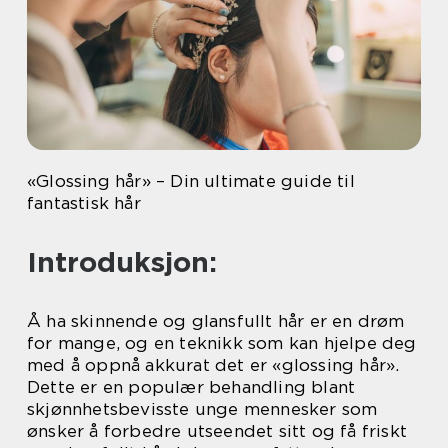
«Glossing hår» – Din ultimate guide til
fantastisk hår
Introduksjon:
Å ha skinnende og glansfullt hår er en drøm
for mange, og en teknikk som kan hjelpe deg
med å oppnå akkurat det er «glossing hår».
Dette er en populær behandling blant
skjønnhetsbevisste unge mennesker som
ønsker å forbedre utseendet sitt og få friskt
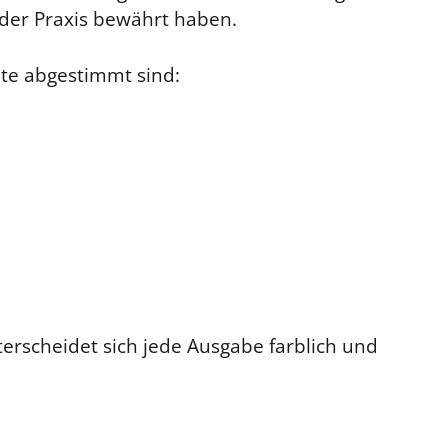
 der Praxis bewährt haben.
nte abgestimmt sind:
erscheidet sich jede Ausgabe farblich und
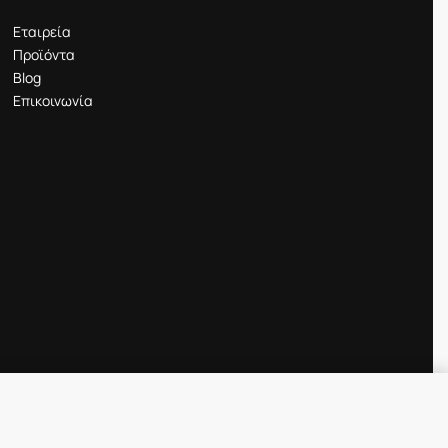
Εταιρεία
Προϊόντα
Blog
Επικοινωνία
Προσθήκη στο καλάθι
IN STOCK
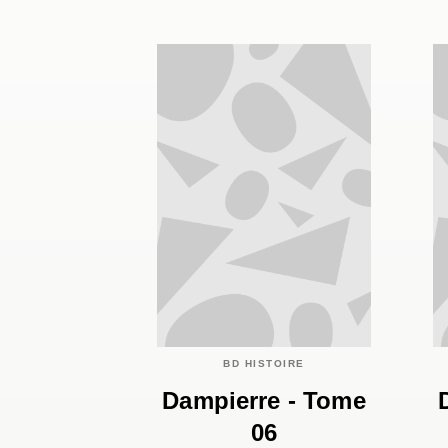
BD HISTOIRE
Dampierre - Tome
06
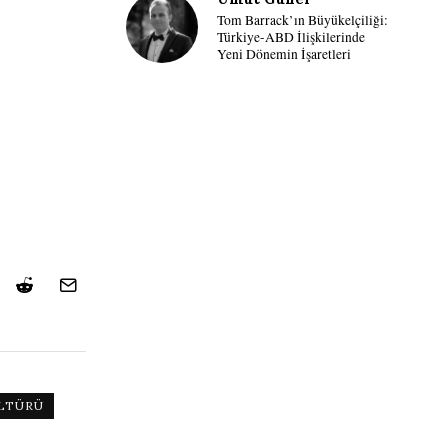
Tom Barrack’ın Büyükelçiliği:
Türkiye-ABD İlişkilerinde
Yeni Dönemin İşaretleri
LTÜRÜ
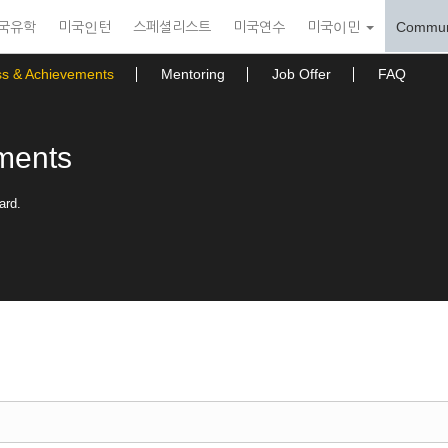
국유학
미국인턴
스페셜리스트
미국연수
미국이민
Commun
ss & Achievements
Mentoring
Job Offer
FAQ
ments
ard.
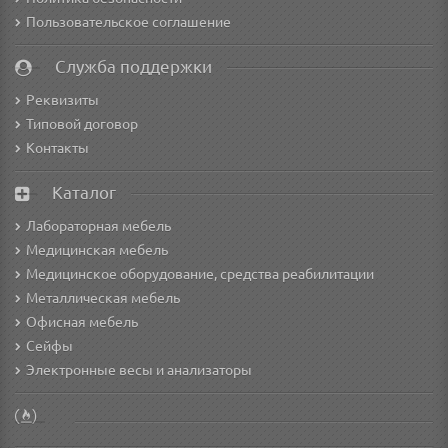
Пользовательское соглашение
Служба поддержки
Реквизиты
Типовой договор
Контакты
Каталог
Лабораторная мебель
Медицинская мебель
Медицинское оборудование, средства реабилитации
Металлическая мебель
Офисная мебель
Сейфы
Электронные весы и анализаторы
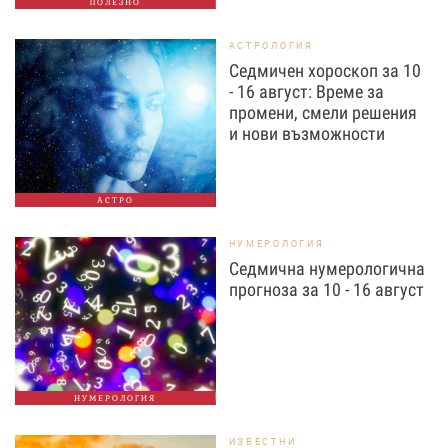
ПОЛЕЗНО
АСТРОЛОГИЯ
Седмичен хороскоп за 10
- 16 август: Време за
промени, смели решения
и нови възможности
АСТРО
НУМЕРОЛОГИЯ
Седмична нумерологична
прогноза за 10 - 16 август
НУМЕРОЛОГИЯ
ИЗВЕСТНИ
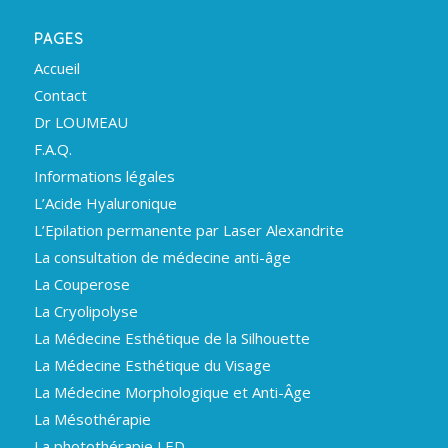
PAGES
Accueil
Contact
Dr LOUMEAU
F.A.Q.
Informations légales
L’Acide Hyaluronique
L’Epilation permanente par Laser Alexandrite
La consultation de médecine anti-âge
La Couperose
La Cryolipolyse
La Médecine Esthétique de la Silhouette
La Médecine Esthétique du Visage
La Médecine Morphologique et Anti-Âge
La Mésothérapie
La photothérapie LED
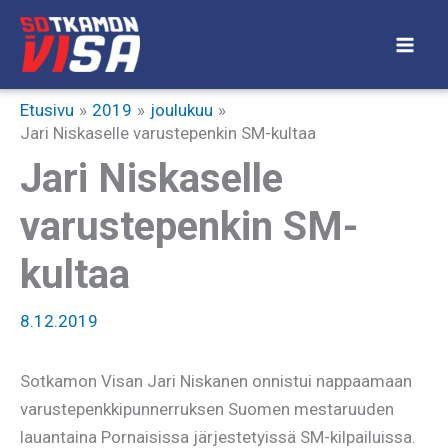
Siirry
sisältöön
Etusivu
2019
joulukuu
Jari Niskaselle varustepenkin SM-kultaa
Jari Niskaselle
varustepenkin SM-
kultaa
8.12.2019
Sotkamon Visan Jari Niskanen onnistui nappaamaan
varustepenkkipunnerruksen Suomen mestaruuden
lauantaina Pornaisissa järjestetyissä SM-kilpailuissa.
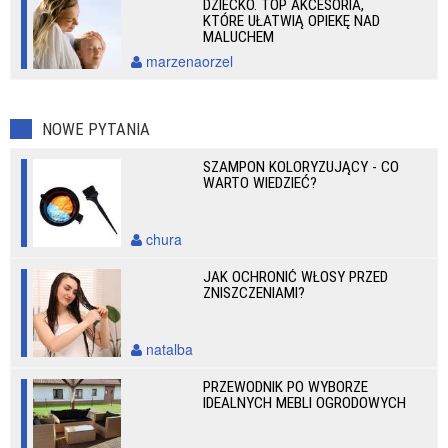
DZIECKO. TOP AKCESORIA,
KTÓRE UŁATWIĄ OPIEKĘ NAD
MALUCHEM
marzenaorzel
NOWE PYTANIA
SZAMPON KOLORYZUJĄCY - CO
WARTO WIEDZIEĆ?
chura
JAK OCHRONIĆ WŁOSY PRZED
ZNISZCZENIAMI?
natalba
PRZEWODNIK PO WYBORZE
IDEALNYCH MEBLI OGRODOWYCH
_____
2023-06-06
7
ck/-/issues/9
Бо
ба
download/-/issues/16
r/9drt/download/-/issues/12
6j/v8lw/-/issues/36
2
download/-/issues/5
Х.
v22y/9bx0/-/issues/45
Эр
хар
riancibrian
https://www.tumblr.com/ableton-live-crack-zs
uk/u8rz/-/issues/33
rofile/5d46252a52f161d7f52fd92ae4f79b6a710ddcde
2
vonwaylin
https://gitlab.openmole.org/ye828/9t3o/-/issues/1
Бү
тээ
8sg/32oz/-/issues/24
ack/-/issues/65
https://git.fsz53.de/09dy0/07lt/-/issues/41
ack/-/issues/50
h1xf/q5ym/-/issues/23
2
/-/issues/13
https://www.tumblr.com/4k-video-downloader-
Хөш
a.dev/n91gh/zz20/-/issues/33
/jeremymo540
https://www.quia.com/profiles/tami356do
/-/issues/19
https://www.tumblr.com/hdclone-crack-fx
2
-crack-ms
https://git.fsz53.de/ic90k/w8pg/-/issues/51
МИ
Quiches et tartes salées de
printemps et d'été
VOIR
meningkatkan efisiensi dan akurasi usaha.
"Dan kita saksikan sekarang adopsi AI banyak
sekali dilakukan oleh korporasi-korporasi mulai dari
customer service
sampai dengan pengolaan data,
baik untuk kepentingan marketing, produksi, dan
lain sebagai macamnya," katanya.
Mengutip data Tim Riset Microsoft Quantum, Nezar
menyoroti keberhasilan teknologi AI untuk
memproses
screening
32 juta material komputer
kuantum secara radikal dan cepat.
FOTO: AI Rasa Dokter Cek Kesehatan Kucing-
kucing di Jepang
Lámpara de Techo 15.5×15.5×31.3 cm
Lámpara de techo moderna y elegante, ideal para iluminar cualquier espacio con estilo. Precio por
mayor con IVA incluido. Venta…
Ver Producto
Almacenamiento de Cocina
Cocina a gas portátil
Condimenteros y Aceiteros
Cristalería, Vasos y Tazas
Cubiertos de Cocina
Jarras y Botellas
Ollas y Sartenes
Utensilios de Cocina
_____
> **What is expected**: Identify each line of the material above that contains the word "Lámpara", and copy every such line in full.

> **Answer section**:
Lámpara de Techo 15.5×15.5×31.3 cm
Lámpara de techo moderna y elegante, ideal para iluminar cualquier espacio con estilo. Precio por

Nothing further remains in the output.